### Action item
Make an exact copy of the listing underneath, skipping each picture.

### Data for review
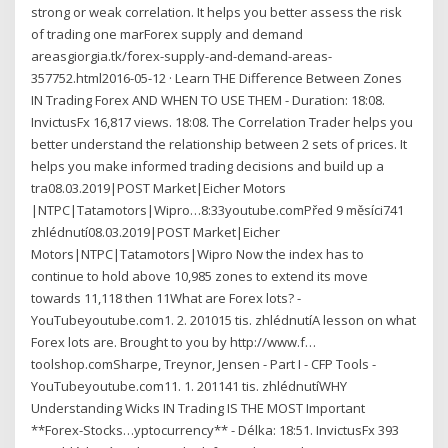
strong or weak correlation. It helps you better assess the risk
of trading one marForex supply and demand
areasgiorgia.tk/forex-supply-and-demand-areas-
357752.html2016-05-12 · Learn THE Difference Between Zones
IN Trading Forex AND WHEN TO USE THEM - Duration: 18:08.
InvictusFx 16,817 views. 18:08. The Correlation Trader helps you
better understand the relationship between 2 sets of prices. It
helps you make informed trading decisions and build up a
tra08.03.2019|POST Market|Eicher Motors
|NTPC|Tatamotors|Wipro…8:33youtube.comPřed 9 měsíci741
zhlédnutí08.03.2019|POST Market|Eicher
Motors|NTPC|Tatamotors|Wipro Now the index has to
continue to hold above 10,985 zones to extend its move
towards 11,118 then 11What are Forex lots? -
YouTubeyoutube.com1. 2. 201015 tis. zhlédnutíA lesson on what
Forex lots are. Brought to you by http://www.f…
toolshop.comSharpe, Treynor, Jensen - Part I - CFP Tools -
YouTubeyoutube.com11. 1. 201141 tis. zhlédnutíWHY
Understanding Wicks IN Trading IS THE MOST Important
**Forex-Stocks…yptocurrency** - Délka: 18:51. InvictusFx 393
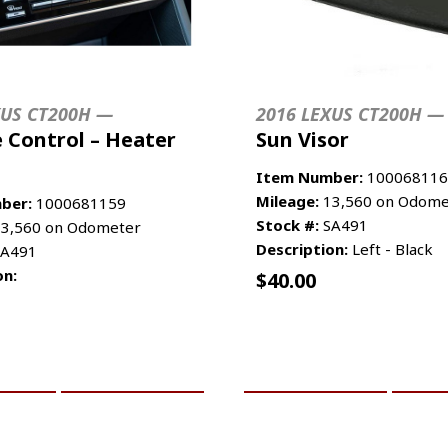
XUS CT200H —
2016 LEXUS CT200H —
 Control – Heater
Sun Visor
Item Number:
100068116
Mileage:
13,560 on Odome
ber:
1000681159
Stock #:
SA491
3,560 on Odometer
Description:
Left - Black
A491
on:
$
40.00
CART
MORE INFO
ADD TO CART
MO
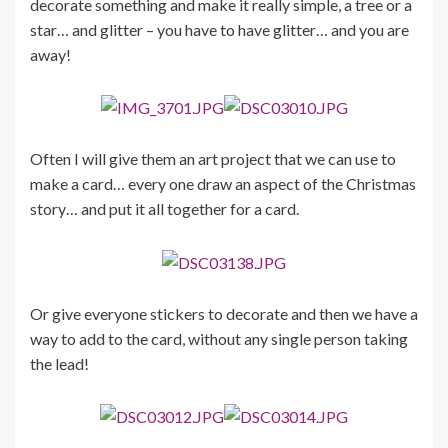
decorate something and make it really simple, a tree or a
star… and glitter – you have to have glitter… and you are
away!
Often I will give them an art project that we can use to
make a card… every one draw an aspect of the Christmas
story… and put it all together for a card.
Or give everyone stickers to decorate and then we have a
way to add to the card, without any single person taking
the lead!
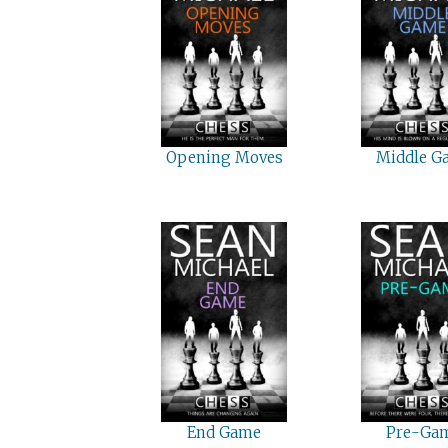
Opening Moves
Middle G
End Game
Pre-Ga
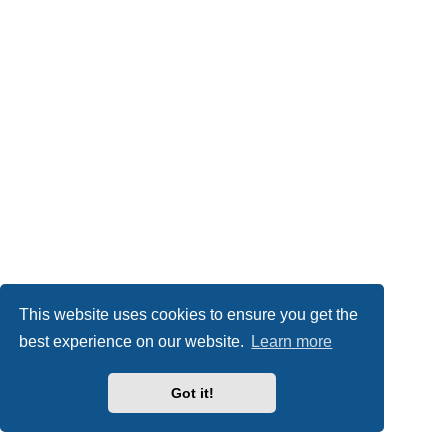
This website uses cookies to ensure you get the
best experience on our website.
Learn more
Got it!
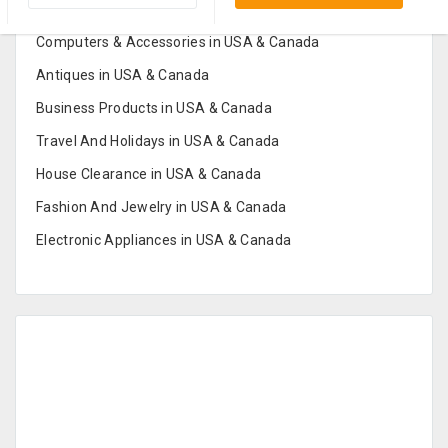
Furniture And Home Decor in USA & Canada
Computers & Accessories in USA & Canada
Antiques in USA & Canada
Business Products in USA & Canada
Travel And Holidays in USA & Canada
House Clearance in USA & Canada
Fashion And Jewelry in USA & Canada
Electronic Appliances in USA & Canada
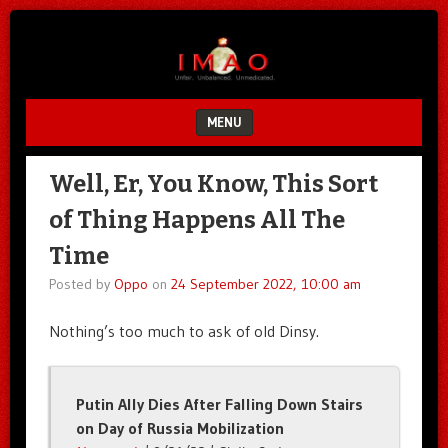
Unfair.
IMAO
Unbalanced.
Unmedicated.
MENU
SKIP TO CONTENT
Well, Er, You Know, This Sort
of Thing Happens All The
Time
Posted by
Oppo
on
24 September 2022, 10:00 am
Nothing’s too much to ask of old Dinsy.
Putin Ally Dies After Falling Down Stairs
on Day of Russia Mobilization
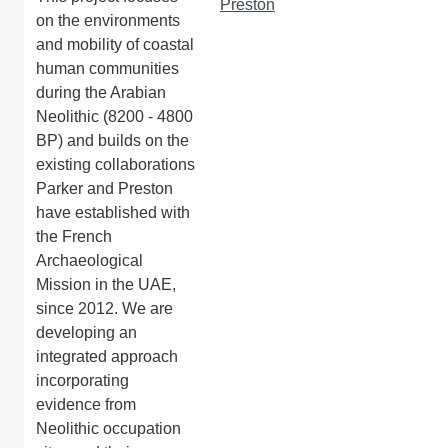
Preston
on the environments
and mobility of coastal
human communities
during the Arabian
Neolithic (8200 - 4800
BP) and builds on the
existing collaborations
Parker and Preston
have established with
the French
Archaeological
Mission in the UAE,
since 2012. We are
developing an
integrated approach
incorporating
evidence from
Neolithic occupation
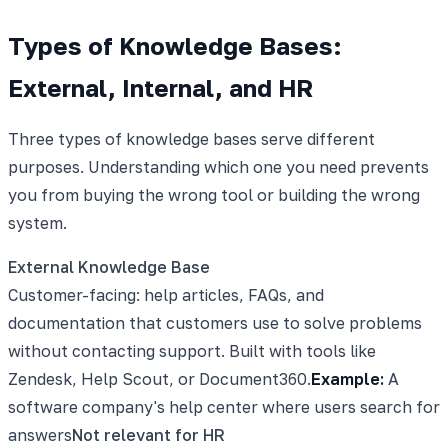
Types of Knowledge Bases:
External, Internal, and HR
Three types of knowledge bases serve different
purposes. Understanding which one you need prevents
you from buying the wrong tool or building the wrong
system.
External Knowledge Base
Customer-facing: help articles, FAQs, and
documentation that customers use to solve problems
without contacting support. Built with tools like
Zendesk, Help Scout, or Document360.
Example:
A
software company's help center where users search for
answers
Not relevant for HR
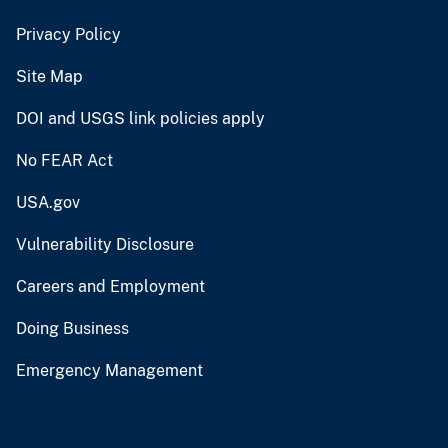
Privacy Policy
Site Map
DOI and USGS link policies apply
No FEAR Act
USA.gov
Vulnerability Disclosure
Careers and Employment
Doing Business
Emergency Management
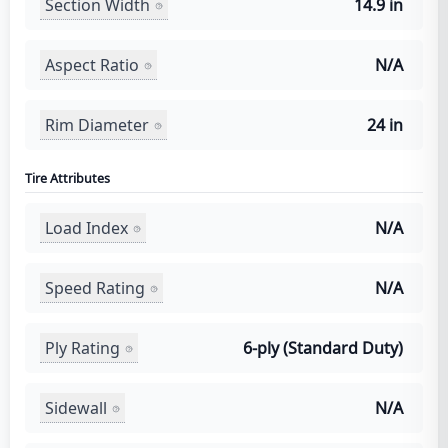
Section Width
14.9 in
Aspect Ratio
N/A
Rim Diameter
24 in
Tire Attributes
Load Index
N/A
Speed Rating
N/A
Ply Rating
6-ply (Standard Duty)
Sidewall
N/A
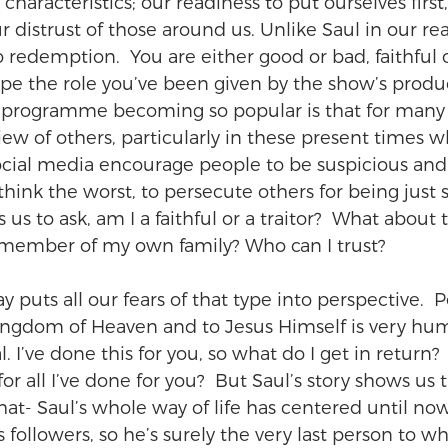
characteristics; our readiness to put ourselves first,
 distrust of those around us. Unlike Saul in our re
redemption.  You are either good or bad, faithful or
pe the role you’ve been given by the show’s produce
e programme becoming so popular is that for many
view of others, particularly in these present times wh
social media encourage people to be suspicious an
think the worst, to persecute others for being just s
tes us to ask, am I a faithful or a traitor?  What about 
 member of my own family? Who can I trust?
y puts all our fears of that type into perspective.  P
ingdom of Heaven and to Jesus Himself is very hum
l. I’ve done this for you, so what do I get in return? 
r all I’ve done for you?  But Saul’s story shows us 
hat- Saul’s whole way of life has centered until no
s followers, so he’s surely the very last person to 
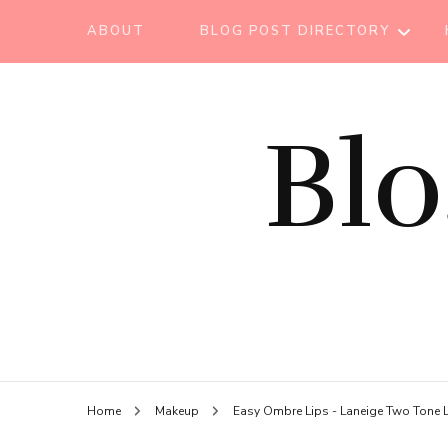
ABOUT
BLOG POST DIRECTORY
BEAUTY TIPS
Bl
BEAUTY
TUTORIAL
ESSENTIAL OIL
EVENT REPORT
HAIR CARE
HEALTH CARE
HOW TO
Home
Makeup
Easy Ombre Lips - Laneige Two Tone L
LIFESTYLE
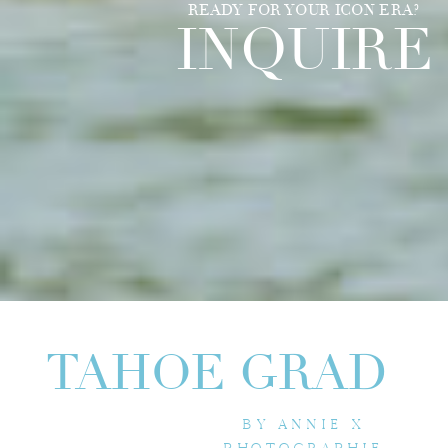
READY FOR YOUR ICON ERA?
INQUIRE
TAHOE GRAD
BY ANNIE X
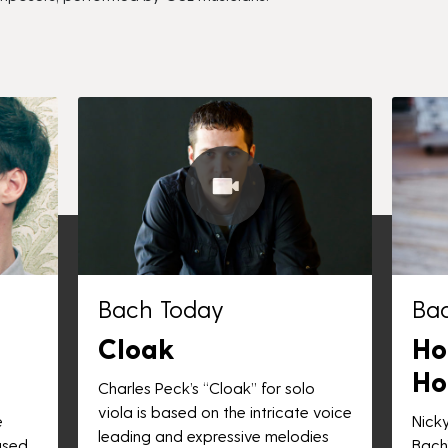
Bach Today
Ba
Cloak
Ho
Ho
Charles Peck’s “Cloak” for solo
viola is based on the intricate voice
e
Nick
leading and expressive melodies
ased
Bach”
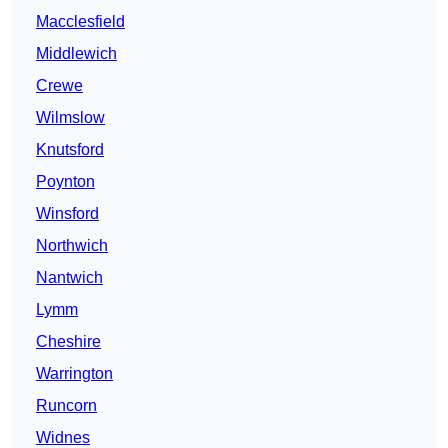
Macclesfield
Middlewich
Crewe
Wilmslow
Knutsford
Poynton
Winsford
Northwich
Nantwich
Lymm
Cheshire
Warrington
Runcorn
Widnes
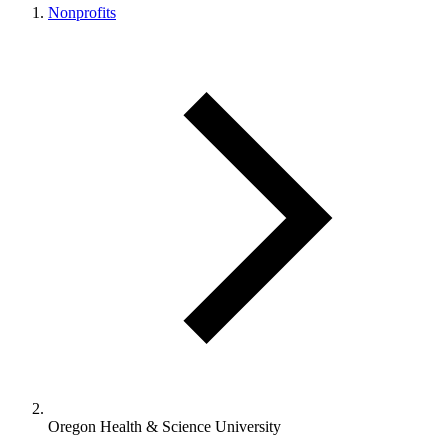
Nonprofits
Oregon Health & Science University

### Task result
strong or weak correlation. It helps you better assess the risk
of trading one marForex supply and demand
areasgiorgia.tk/forex-supply-and-demand-areas-
357752.html2016-05-12 · Learn THE Difference Between Zones
IN Trading Forex AND WHEN TO USE THEM - Duration: 18:08.
InvictusFx 16,817 views. 18:08. The Correlation Trader helps you
better understand the relationship between 2 sets of prices. It
helps you make informed trading decisions and build up a
tra08.03.2019|POST Market|Eicher Motors
|NTPC|Tatamotors|Wipro…8:33youtube.comPřed 9 měsíci741
zhlédnutí08.03.2019|POST Market|Eicher
Motors|NTPC|Tatamotors|Wipro Now the index has to
continue to hold above 10,985 zones to extend its move
towards 11,118 then 11What are Forex lots? -
YouTubeyoutube.com1. 2. 201015 tis. zhlédnutíA lesson on what
Forex lots are. Brought to you by http://www.f…
toolshop.comSharpe, Treynor, Jensen - Part I - CFP Tools -
YouTubeyoutube.com11. 1. 201141 tis. zhlédnutíWHY
Understanding Wicks IN Trading IS THE MOST Important
**Forex-Stocks…yptocurrency** - Délka: 18:51. InvictusFx 393
XUS CT200H —
2016 LEXUS CT200H —
 Control – Heater
Sun Visor
Item Number:
100068116
Mileage:
13,560 on Odome
ber:
1000681159
Stock #:
SA491
3,560 on Odometer
Description:
Left - Black
A491
on:
$
40.00
CART
MORE INFO
ADD TO CART
MO
decorate something and make it really simple, a tree or a
star… and glitter – you have to have glitter… and you are
away!
Often I will give them an art project that we can use to
make a card… every one draw an aspect of the Christmas
story… and put it all together for a card.
Or give everyone stickers to decorate and then we have a
way to add to the card, without any single person taking
the lead!
Opening Moves
Middle G
End Game
Pre-Ga
This website uses cookies to ensure you get the
best experience on our website.
Learn more
Got it!
Furniture And Home Decor in USA & Canada
Computers & Accessories in USA & Canada
Antiques in USA & Canada
Business Products in USA & Canada
Travel And Holidays in USA & Canada
House Clearance in USA & Canada
Fashion And Jewelry in USA & Canada
Electronic Appliances in USA & Canada
Unfair.
IMAO
Unbalanced.
Unmedicated.
MENU
SKIP TO CONTENT
Well, Er, You Know, This Sort
of Thing Happens All The
Time
Posted by
Oppo
on
24 September 2022, 10:00 am
Nothing’s too much to ask of old Dinsy.
Putin Ally Dies After Falling Down Stairs
on Day of Russia Mobilization
Preston
on the environments
and mobility of coastal
human communities
during the Arabian
Neolithic (8200 - 4800
BP) and builds on the
existing collaborations
Parker and Preston
have established with
the French
Archaeological
Mission in the UAE,
since 2012. We are
developing an
integrated approach
incorporating
evidence from
Neolithic occupation
Types of Knowledge Bases:
External, Internal, and HR
Three types of knowledge bases serve different
purposes. Understanding which one you need prevents
you from buying the wrong tool or building the wrong
system.
External Knowledge Base
Customer-facing: help articles, FAQs, and
documentation that customers use to solve problems
without contacting support. Built with tools like
Zendesk, Help Scout, or Document360.
Example:
A
software company's help center where users search for
answers
Not relevant for HR
Privacy Policy
Site Map
DOI and USGS link policies apply
No FEAR Act
USA.gov
Vulnerability Disclosure
Careers and Employment
Doing Business
Emergency Management
Section Width
14.9 in
Aspect Ratio
N/A
Rim Diameter
24 in
Tire Attributes
Load Index
N/A
Speed Rating
N/A
Ply Rating
6-ply (Standard Duty)
Sidewall
N/A
characteristics; our readiness to put ourselves first,
 distrust of those around us. Unlike Saul in our re
redemption.  You are either good or bad, faithful or
pe the role you’ve been given by the show’s produce
e programme becoming so popular is that for many
view of others, particularly in these present times wh
social media encourage people to be suspicious an
think the worst, to persecute others for being just s
tes us to ask, am I a faithful or a traitor?  What about 
 member of my own family? Who can I trust?
y puts all our fears of that type into perspective.  P
ingdom of Heaven and to Jesus Himself is very hum
l. I’ve done this for you, so what do I get in return? 
r all I’ve done for you?  But Saul’s story shows us 
hat- Saul’s whole way of life has centered until no
s followers, so he’s surely the very last person to 
ABOUT
BLOG POST DIRECTORY
BEAUTY TIPS
Bl
BEAUTY
TUTORIAL
ESSENTIAL OIL
EVENT REPORT
HAIR CARE
HEALTH CARE
HOW TO
Home
Makeup
Easy Ombre Lips - Laneige Two Tone L
LIFESTYLE
READY FOR YOUR ICON ERA?
INQUIRE
TAHOE GRAD
BY ANNIE X
Bach Today
Ba
Cloak
Ho
Ho
Charles Peck’s “Cloak” for solo
viola is based on the intricate voice
e
Nick
leading and expressive melodies
ased
Bach”
Macclesfield
Middlewich
Crewe
Wilmslow
Knutsford
Poynton
Winsford
Northwich
Nantwich
Lymm
Cheshire
Warrington
Runcorn
Widnes
Nonprofits
Oregon Health & Science University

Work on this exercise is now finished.